[Start of Attachment]

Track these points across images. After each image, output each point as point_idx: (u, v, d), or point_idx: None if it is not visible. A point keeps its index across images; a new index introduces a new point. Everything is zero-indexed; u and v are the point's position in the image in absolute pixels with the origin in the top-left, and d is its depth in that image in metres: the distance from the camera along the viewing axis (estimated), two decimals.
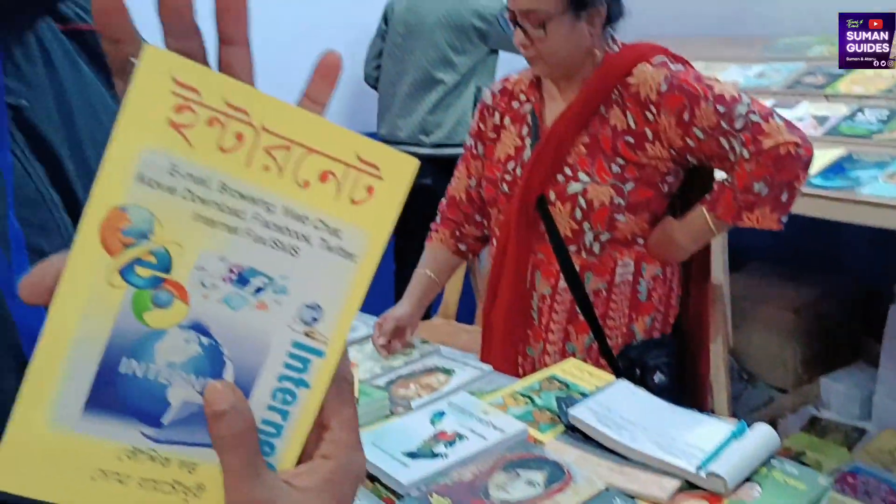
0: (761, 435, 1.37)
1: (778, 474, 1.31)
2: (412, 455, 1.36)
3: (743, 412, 2.96)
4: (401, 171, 0.42)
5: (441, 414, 1.49)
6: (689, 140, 1.75)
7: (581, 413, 1.42)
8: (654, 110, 1.76)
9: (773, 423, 2.87)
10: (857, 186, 2.36)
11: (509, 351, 1.96)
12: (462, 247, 2.12)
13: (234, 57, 0.42)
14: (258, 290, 0.42)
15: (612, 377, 1.67)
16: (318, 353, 0.43)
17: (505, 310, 1.95)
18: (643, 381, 1.80)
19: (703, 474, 1.27)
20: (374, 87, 3.67)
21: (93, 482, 0.42)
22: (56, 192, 0.60)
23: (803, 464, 2.55)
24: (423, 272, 2.06)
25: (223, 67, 0.42)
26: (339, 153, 0.41)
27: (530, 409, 1.54)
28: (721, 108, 1.72)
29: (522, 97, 1.96)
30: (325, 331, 0.43)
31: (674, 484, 1.28)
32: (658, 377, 1.86)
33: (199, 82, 0.38)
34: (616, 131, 1.80)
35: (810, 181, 1.74)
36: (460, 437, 1.41)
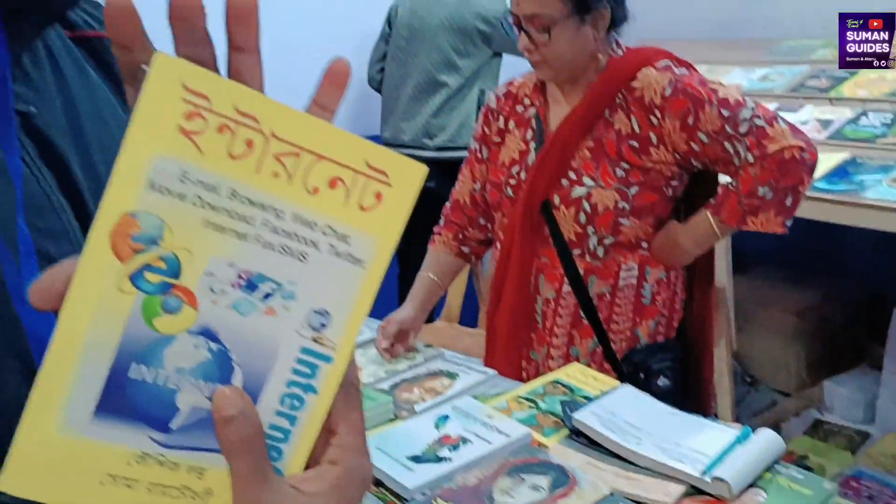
0: (766, 440, 1.37)
1: (783, 479, 1.30)
2: (416, 459, 1.35)
3: (746, 416, 2.96)
4: (409, 177, 0.42)
5: (445, 418, 1.49)
6: (693, 144, 1.75)
7: (585, 417, 1.42)
8: (658, 114, 1.76)
9: (777, 427, 2.88)
10: (861, 190, 2.36)
11: (513, 355, 1.96)
12: (465, 250, 2.12)
13: (245, 64, 0.42)
14: (267, 295, 0.42)
15: (616, 382, 1.67)
16: (327, 359, 0.44)
17: (509, 314, 1.95)
18: (647, 386, 1.80)
19: (707, 479, 1.27)
20: (378, 91, 3.68)
21: (102, 487, 0.42)
22: (64, 198, 0.60)
23: (806, 468, 2.56)
24: (427, 275, 2.06)
25: (233, 74, 0.42)
26: (349, 160, 0.41)
27: (534, 414, 1.54)
28: (725, 112, 1.72)
29: (527, 101, 1.96)
30: (333, 336, 0.43)
31: (678, 489, 1.28)
32: (662, 381, 1.86)
33: (209, 89, 0.38)
34: (620, 135, 1.80)
35: (814, 185, 1.74)
36: (465, 441, 1.41)
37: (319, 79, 0.45)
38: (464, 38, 3.40)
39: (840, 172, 2.48)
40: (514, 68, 2.94)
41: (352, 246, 0.42)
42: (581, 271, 1.86)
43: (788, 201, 1.73)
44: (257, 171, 0.40)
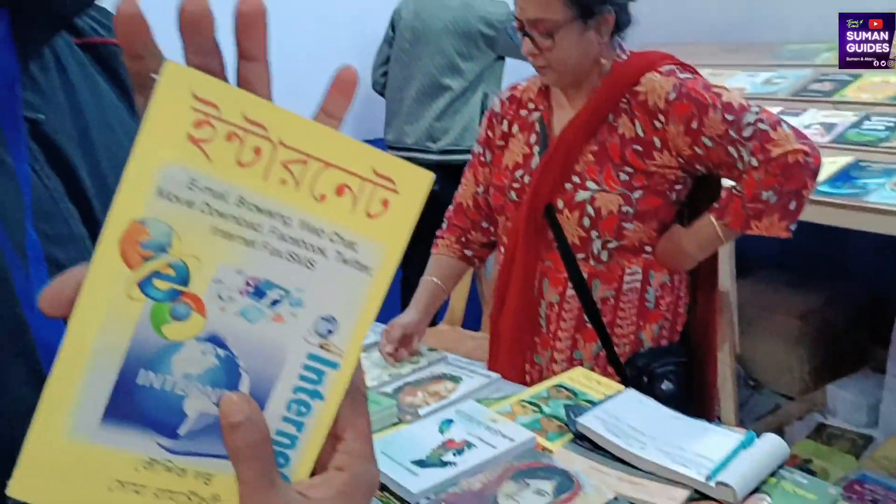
0: (770, 445, 1.37)
1: (787, 484, 1.30)
2: (421, 463, 1.36)
3: (749, 419, 2.96)
4: (416, 184, 0.42)
5: (449, 422, 1.49)
6: (697, 148, 1.75)
7: (589, 422, 1.42)
8: (662, 118, 1.76)
9: (780, 431, 2.88)
10: (865, 194, 2.36)
11: (517, 358, 1.96)
12: (468, 253, 2.12)
13: (253, 72, 0.42)
14: (274, 302, 0.42)
15: (620, 386, 1.67)
16: (333, 366, 0.44)
17: (512, 317, 1.95)
18: (651, 389, 1.80)
19: (712, 484, 1.27)
20: (382, 94, 3.68)
21: (110, 493, 0.42)
22: (72, 204, 0.60)
23: (810, 472, 2.56)
24: (430, 279, 2.06)
25: (242, 82, 0.42)
26: (356, 167, 0.41)
27: (538, 418, 1.54)
28: (729, 117, 1.72)
29: (531, 105, 1.97)
30: (340, 343, 0.43)
31: (683, 494, 1.28)
32: (666, 385, 1.86)
33: (218, 98, 0.39)
34: (624, 139, 1.80)
35: (818, 188, 1.74)
36: (469, 445, 1.41)
37: (327, 86, 0.45)
38: (467, 41, 3.40)
39: (843, 176, 2.48)
40: (518, 71, 2.94)
41: (359, 253, 0.42)
42: (585, 275, 1.86)
43: (792, 205, 1.73)
44: (265, 178, 0.40)
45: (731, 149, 1.72)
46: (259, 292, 0.41)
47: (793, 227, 1.75)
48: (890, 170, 2.42)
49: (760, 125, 1.72)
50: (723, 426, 1.50)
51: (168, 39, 0.42)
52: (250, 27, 0.41)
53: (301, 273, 0.42)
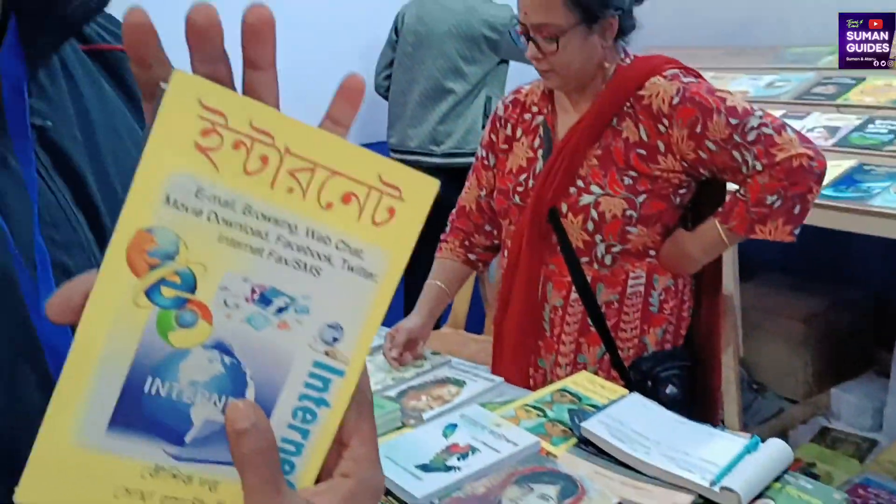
0: (775, 450, 1.37)
1: (792, 490, 1.30)
2: (425, 468, 1.36)
3: (753, 423, 2.96)
4: (422, 192, 0.42)
5: (453, 426, 1.49)
6: (701, 152, 1.75)
7: (594, 426, 1.42)
8: (666, 123, 1.76)
9: (784, 434, 2.88)
10: (868, 197, 2.36)
11: (521, 362, 1.96)
12: (472, 257, 2.12)
13: (260, 81, 0.42)
14: (280, 309, 0.42)
15: (624, 390, 1.66)
16: (339, 373, 0.44)
17: (516, 321, 1.95)
18: (655, 393, 1.80)
19: (716, 489, 1.27)
20: (385, 97, 3.68)
21: (116, 499, 0.42)
22: (79, 210, 0.61)
23: (814, 475, 2.55)
24: (434, 283, 2.06)
25: (249, 91, 0.42)
26: (362, 175, 0.41)
27: (542, 422, 1.54)
28: (733, 121, 1.72)
29: (534, 109, 1.97)
30: (345, 350, 0.43)
31: (687, 499, 1.28)
32: (670, 389, 1.86)
33: (225, 106, 0.39)
34: (628, 143, 1.80)
35: (821, 192, 1.74)
36: (473, 449, 1.41)
37: (333, 94, 0.45)
38: (471, 44, 3.40)
39: (847, 180, 2.48)
40: (521, 74, 2.94)
41: (365, 260, 0.42)
42: (589, 279, 1.86)
43: (797, 210, 1.73)
44: (272, 186, 0.40)
45: (735, 153, 1.72)
46: (265, 300, 0.41)
47: (797, 231, 1.75)
48: (893, 173, 2.43)
49: (765, 129, 1.72)
50: (727, 431, 1.50)
51: (175, 46, 0.42)
52: (258, 37, 0.41)
53: (307, 280, 0.42)
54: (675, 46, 3.02)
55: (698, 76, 1.85)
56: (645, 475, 1.33)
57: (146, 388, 0.41)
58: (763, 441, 1.40)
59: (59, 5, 0.61)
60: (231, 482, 0.43)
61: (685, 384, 1.91)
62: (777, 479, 1.32)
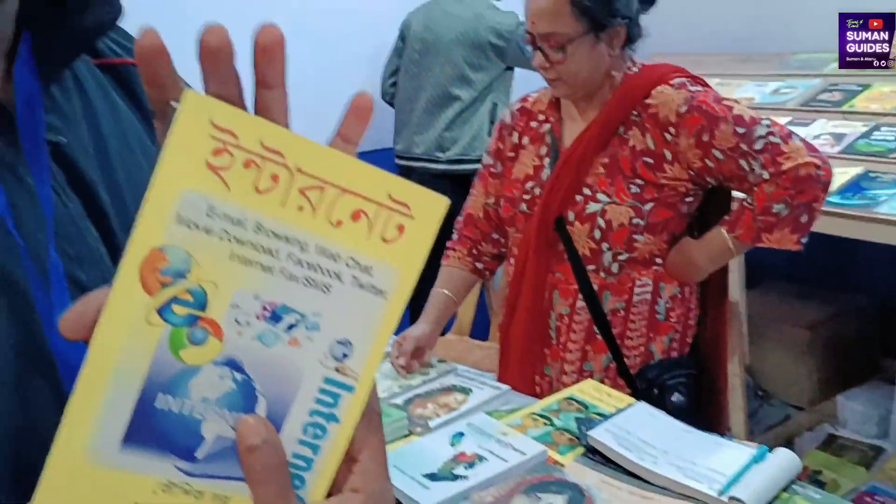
0: (783, 459, 1.37)
1: (800, 499, 1.30)
2: (432, 477, 1.36)
3: (759, 430, 2.95)
4: (431, 209, 0.43)
5: (461, 435, 1.49)
6: (708, 161, 1.75)
7: (601, 435, 1.42)
8: (673, 131, 1.76)
9: (790, 441, 2.87)
10: (875, 205, 2.35)
11: (527, 370, 1.96)
12: (479, 265, 2.12)
13: (271, 99, 0.43)
14: (291, 326, 0.42)
15: (631, 399, 1.66)
16: (349, 389, 0.44)
17: (523, 329, 1.95)
18: (661, 401, 1.80)
19: (724, 499, 1.26)
20: (391, 104, 3.69)
21: None
22: (92, 224, 0.61)
23: (820, 483, 2.55)
24: (441, 291, 2.06)
25: (259, 109, 0.43)
26: (372, 193, 0.42)
27: (549, 431, 1.54)
28: (740, 130, 1.72)
29: (541, 117, 1.97)
30: (355, 366, 0.44)
31: None
32: (676, 397, 1.85)
33: (236, 126, 0.39)
34: (635, 152, 1.80)
35: (827, 199, 1.74)
36: (480, 458, 1.41)
37: (343, 112, 0.45)
38: (477, 52, 3.40)
39: (853, 187, 2.47)
40: (527, 81, 2.94)
41: (374, 277, 0.42)
42: (595, 287, 1.86)
43: (803, 218, 1.73)
44: (282, 204, 0.40)
45: (742, 161, 1.72)
46: (276, 317, 0.42)
47: (804, 239, 1.75)
48: None
49: (772, 138, 1.72)
50: (734, 440, 1.50)
51: (185, 62, 0.43)
52: (269, 56, 0.41)
53: (317, 297, 0.42)
54: (680, 53, 3.02)
55: (705, 85, 1.86)
56: (652, 485, 1.33)
57: (158, 405, 0.41)
58: (770, 449, 1.40)
59: (72, 20, 0.61)
60: (242, 497, 0.43)
61: (691, 392, 1.91)
62: (785, 489, 1.32)
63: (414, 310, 2.07)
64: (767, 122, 1.74)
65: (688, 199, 1.83)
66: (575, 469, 1.39)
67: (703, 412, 1.96)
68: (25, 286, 0.55)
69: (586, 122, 1.87)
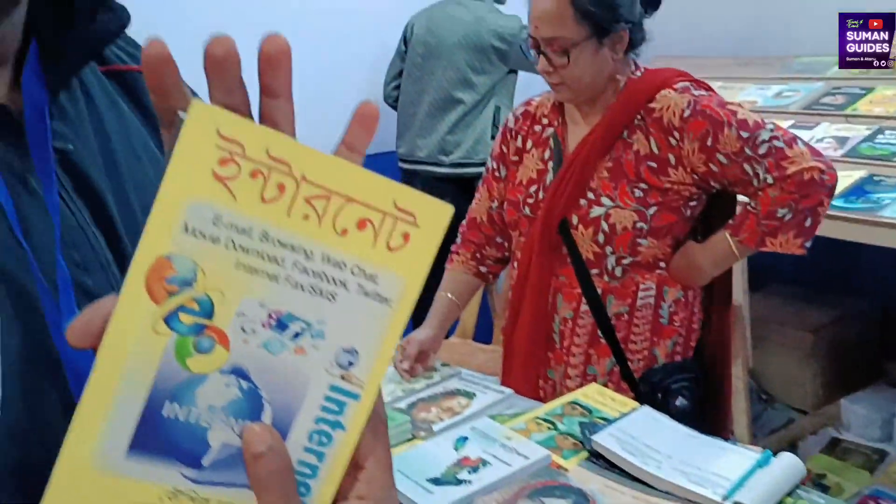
0: (787, 464, 1.37)
1: None
2: (436, 481, 1.36)
3: (762, 434, 2.95)
4: (436, 218, 0.43)
5: (464, 439, 1.49)
6: (712, 165, 1.75)
7: (605, 440, 1.42)
8: (677, 136, 1.76)
9: (793, 445, 2.87)
10: (878, 208, 2.35)
11: (530, 373, 1.96)
12: (483, 269, 2.13)
13: (277, 109, 0.43)
14: (296, 334, 0.42)
15: (634, 403, 1.66)
16: (354, 396, 0.44)
17: (526, 332, 1.95)
18: (665, 405, 1.80)
19: None
20: (394, 108, 3.69)
21: None
22: (99, 231, 0.61)
23: (823, 487, 2.54)
24: (445, 295, 2.06)
25: (265, 118, 0.43)
26: (377, 202, 0.42)
27: (553, 435, 1.54)
28: (744, 134, 1.72)
29: (545, 121, 1.97)
30: (360, 374, 0.44)
31: None
32: (680, 401, 1.85)
33: (242, 136, 0.39)
34: (639, 156, 1.80)
35: (831, 202, 1.74)
36: (484, 463, 1.41)
37: (348, 121, 0.46)
38: (480, 55, 3.41)
39: (857, 190, 2.47)
40: (530, 85, 2.95)
41: (380, 285, 0.43)
42: (599, 291, 1.86)
43: (808, 223, 1.73)
44: (288, 214, 0.40)
45: (746, 166, 1.72)
46: (281, 325, 0.42)
47: (808, 244, 1.75)
48: None
49: (776, 142, 1.72)
50: (739, 445, 1.50)
51: (191, 70, 0.43)
52: (274, 66, 0.42)
53: (323, 306, 0.42)
54: (683, 56, 3.02)
55: (709, 89, 1.86)
56: (656, 489, 1.33)
57: (164, 413, 0.41)
58: (774, 453, 1.40)
59: (79, 28, 0.62)
60: None
61: (695, 396, 1.91)
62: (789, 494, 1.32)
63: (417, 314, 2.07)
64: (771, 127, 1.74)
65: (691, 203, 1.83)
66: (579, 473, 1.39)
67: (707, 416, 1.96)
68: (33, 293, 0.55)
69: (590, 126, 1.87)
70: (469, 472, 1.38)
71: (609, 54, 1.80)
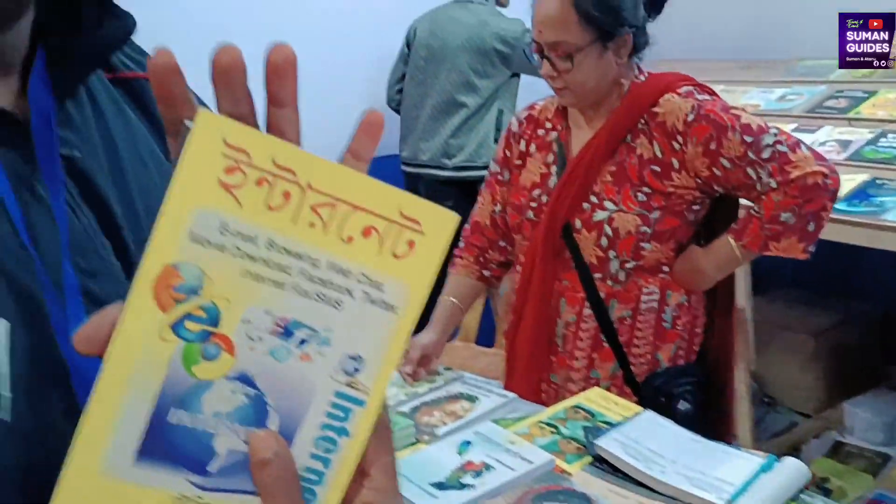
0: (790, 468, 1.37)
1: None
2: (440, 486, 1.36)
3: (765, 437, 2.94)
4: (441, 225, 0.43)
5: (468, 444, 1.49)
6: (715, 170, 1.75)
7: (608, 444, 1.42)
8: (680, 140, 1.76)
9: (796, 449, 2.86)
10: (881, 212, 2.35)
11: (533, 377, 1.96)
12: (486, 273, 2.13)
13: (283, 118, 0.43)
14: (302, 342, 0.42)
15: (638, 407, 1.66)
16: (360, 403, 0.44)
17: (529, 336, 1.95)
18: (668, 409, 1.79)
19: None
20: (397, 111, 3.70)
21: None
22: (106, 237, 0.62)
23: (827, 490, 2.54)
24: (448, 299, 2.06)
25: (271, 127, 0.43)
26: (382, 209, 0.42)
27: (556, 439, 1.53)
28: (748, 138, 1.72)
29: (548, 125, 1.97)
30: (366, 381, 0.44)
31: None
32: (683, 405, 1.85)
33: (248, 145, 0.39)
34: (642, 160, 1.81)
35: (834, 206, 1.74)
36: (488, 467, 1.41)
37: (354, 129, 0.46)
38: (482, 58, 3.41)
39: (860, 194, 2.47)
40: (533, 88, 2.95)
41: (385, 293, 0.43)
42: (602, 295, 1.86)
43: (811, 227, 1.73)
44: (294, 221, 0.41)
45: (749, 170, 1.73)
46: (287, 332, 0.42)
47: (811, 248, 1.75)
48: None
49: (779, 147, 1.72)
50: (742, 449, 1.50)
51: (189, 63, 0.43)
52: (281, 75, 0.42)
53: (329, 313, 0.42)
54: (685, 60, 3.02)
55: (713, 93, 1.86)
56: (660, 494, 1.33)
57: (171, 419, 0.41)
58: (778, 457, 1.40)
59: (86, 36, 0.62)
60: None
61: (698, 400, 1.90)
62: (793, 499, 1.32)
63: (420, 317, 2.07)
64: (775, 131, 1.74)
65: (695, 208, 1.83)
66: (582, 478, 1.39)
67: (709, 420, 1.96)
68: (40, 299, 0.55)
69: (593, 130, 1.87)
70: (473, 477, 1.38)
71: (613, 58, 1.80)
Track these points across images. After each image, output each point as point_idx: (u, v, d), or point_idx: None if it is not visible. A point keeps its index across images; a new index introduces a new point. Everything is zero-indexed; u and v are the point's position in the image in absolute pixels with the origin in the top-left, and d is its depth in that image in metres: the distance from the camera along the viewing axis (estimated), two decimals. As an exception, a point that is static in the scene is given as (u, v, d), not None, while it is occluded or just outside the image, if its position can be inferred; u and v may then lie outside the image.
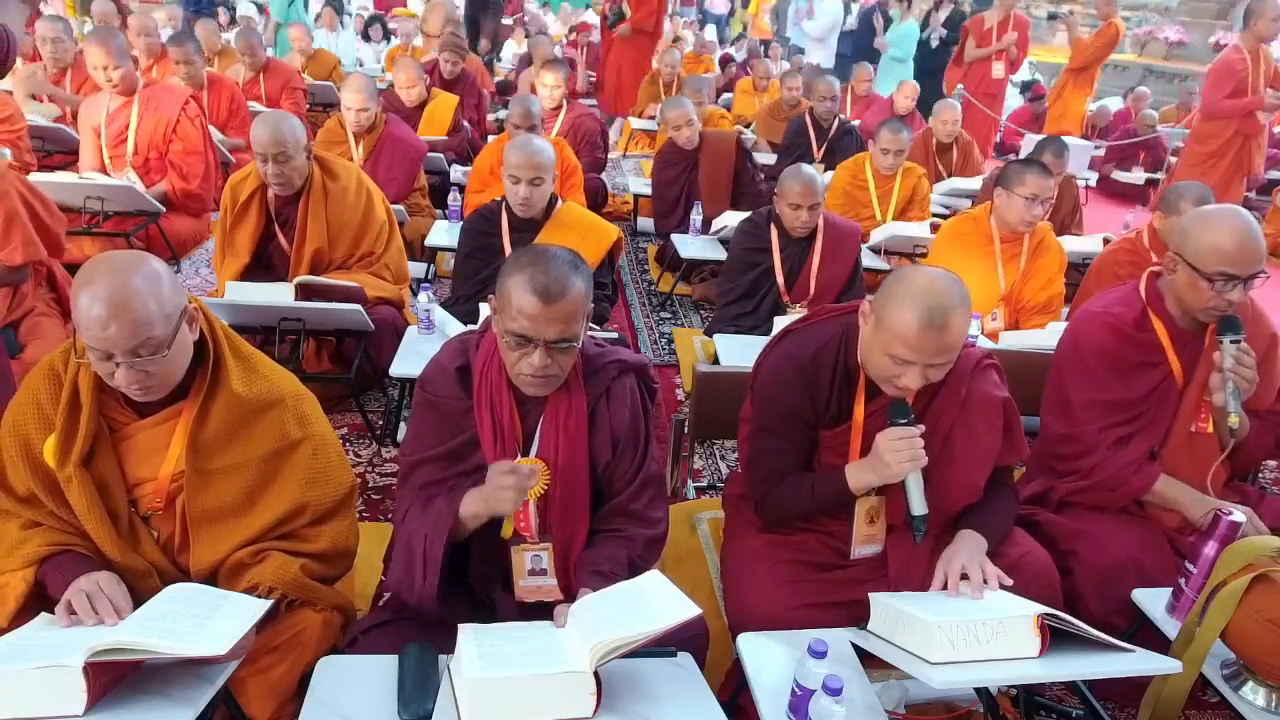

[End of Attachment]

→ **Description of the task**:
Only one thing is wanted here, an exact copy of the lines from the first line above through the line containing "35: (810, 181, 1.74)", minus any picture.

→ **Answer for this exercise**:
Track these points across images. After each image, output each point as point_idx: (u, v, d), or point_idx: None if it is not visible. A point keeps its index across images; a new index introduces a new point. Everything is zero-indexed; u and v are the point's position in the image in absolute pixels with the origin in the top-left, and d is its depth in that image in metres: the distance from the camera along the viewing axis (estimated), two decimals.
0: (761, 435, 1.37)
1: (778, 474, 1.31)
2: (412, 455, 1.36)
3: (743, 412, 2.96)
4: (401, 171, 0.42)
5: (441, 414, 1.49)
6: (689, 140, 1.75)
7: (581, 413, 1.42)
8: (654, 110, 1.76)
9: (773, 423, 2.87)
10: (857, 186, 2.36)
11: (509, 351, 1.96)
12: (462, 247, 2.12)
13: (234, 57, 0.42)
14: (258, 290, 0.42)
15: (612, 377, 1.67)
16: (318, 353, 0.43)
17: (505, 310, 1.95)
18: (643, 381, 1.80)
19: (703, 474, 1.27)
20: (374, 87, 3.67)
21: (93, 482, 0.42)
22: (56, 192, 0.60)
23: (803, 464, 2.55)
24: (423, 272, 2.06)
25: (223, 67, 0.42)
26: (339, 153, 0.41)
27: (530, 409, 1.54)
28: (721, 108, 1.72)
29: (522, 97, 1.96)
30: (325, 331, 0.43)
31: (674, 484, 1.28)
32: (658, 377, 1.86)
33: (199, 82, 0.38)
34: (616, 131, 1.80)
35: (810, 181, 1.74)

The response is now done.